Opera by Arnulf Herrmann

Der Mieter (The Tenant) is an opera after the novel The Tenant (Le locataire chimérique) by Roland Topor, with music by Arnulf Herrmann composed in 2012 to 2017. The libretto was written by Händl Klaus. Commissioned by the Oper Frankfurt, the opera was first performed there on 12 November 2017, directed by Johannes Erath and conducted by Kazushi Ōno.

== History ==
Topor's 1964 novel Der Mieter (Le locataire chimérique) was filmed as The Tenant by Roman Polanski in 1976. Händl Klaus wrote the libretto, commissioned by the Oper Frankfurt. Arnulf Herrmann composed the music between 2012 and 2017. For the leading woman, Johanna, he composed three songs (Gesänge) which were premiered already in 2014, titled Drei Gesänge am offenen Fenster (Three Songs at the Open Window) in the Musica Viva concert series.
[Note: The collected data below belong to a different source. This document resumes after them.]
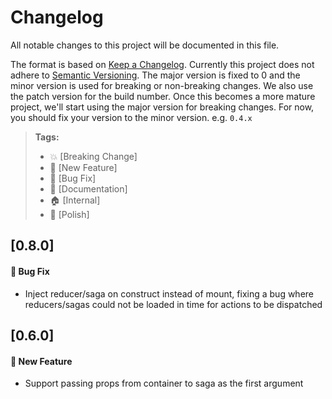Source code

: # Changelog
All notable changes to this project will be documented in this file.

The format is based on [Keep a Changelog](http://keepachangelog.com/en/1.0.0/). Currently this project does not adhere to [Semantic Versioning](http://semver.org/spec/v2.0.0.html). The major version is fixed to 0 and the minor version is used for breaking or non-breaking changes. We also use the patch version for the build number. Once this becomes a more mature project, we'll start using the major version for breaking changes. For now, you should fix your version to the minor version. e.g. `0.4.x`

> **Tags:**
> - :boom:       [Breaking Change]
> - :rocket:     [New Feature]
> - :bug:        [Bug Fix]
> - :memo:       [Documentation]
> - :house:      [Internal]
> - :nail_care:  [Polish]

## [0.8.0]
#### :bug: Bug Fix
- Inject reducer/saga on construct instead of mount, fixing a bug where reducers/sagas could not be loaded in time for actions to be dispatched

## [0.6.0]
#### :rocket: New Feature
- Support passing props from container to saga as the first argument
Anja Petersen stepped in as the singer and received critical praise.

The opera was first performed in Frankfurt on 12 November 2017, directed by Johannes Erath in a stage design by Kaspar Glarner with costumes by Katharina Tasch, lighting design by Joachim Klein, video by Bibi Abel, sound design by Josh Jürgen Martin, and with dramaturge Zsolt Horpácsy. Kazushi Ōno conducted the Frankfurter Opern- und Museumsorchester and the Philharmonia Chor Wien.
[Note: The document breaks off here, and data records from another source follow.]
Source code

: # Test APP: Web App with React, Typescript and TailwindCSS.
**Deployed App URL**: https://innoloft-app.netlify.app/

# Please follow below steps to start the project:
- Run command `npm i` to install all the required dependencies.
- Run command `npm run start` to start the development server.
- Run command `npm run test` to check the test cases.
Reviewer Gerhard R. Koch of the Frankfurter Allgemeine Zeitung saw the danger of rivalry to both the eloquent novel and the film powerful in images, and located the opera between Kafka's The Metamorphosis and Sartre's No Exit.

== Roles ==

Roles, voice types, premiere cast
| Roles | Voice type | Premiere, 12 November 2017 Conductor: Kazushi Ōno |
|---|---|---|
| Georg | baritone | Björn Bürger |
| Johanna | soprano | Anja Petersen |
| Herr Zenk | bass | Alfred Reiter [de] |
| Frau Bach | mezzo-soprano | Hanna Schwarz |
| Frau Greiner | mezzo-soprano | Claudia Mahnke |
| Frau Dorn |  | Judita Nagyová |
| Körner | tenor | Michael Porter |
| Krell | tenor | Theo Lebow |
| Ingo, Kellner |  | Sebastian Geyer |
| Herr Kögel |  | Miki Stojanov |

== Reception ==
The Frankfurt premiere was reviewed mostly with acceptance. A reviewer of the Financial Times warned "If you are feeling unstable, stay away.", and summarised that the production made "this a journey to the blackest regions of an anguished psyche in a hostile world". After praising all who made the performance possible, she concluded:
But it is the pairing of librettist and composer that is perhaps the work's strongest card. Klaus is a writer who knows how music theatre works, a depressingly rare attribute in today’s sensation-hungry world, and he has worked with Herrmann so closely that the words seem to have been born as notes. Der Mieter is a repugnant, dirty, gruelling piece. See it if you can."

The Japanese conductor Kazushi Ōno was seen by a reviewer of Die Deutsche Bühne as a highly competent advocate of the multilayered score ("als hochkompetenter Anwalt von Herrmanns vielschichtiger Partitur"). Andreas Bomba of the Frankfurter Neue Presse reported strong applause for an extraordinary ensemble performance for a work described as suggestive, depressing and intense.

The opera was nominated for the Opera Awards 2018.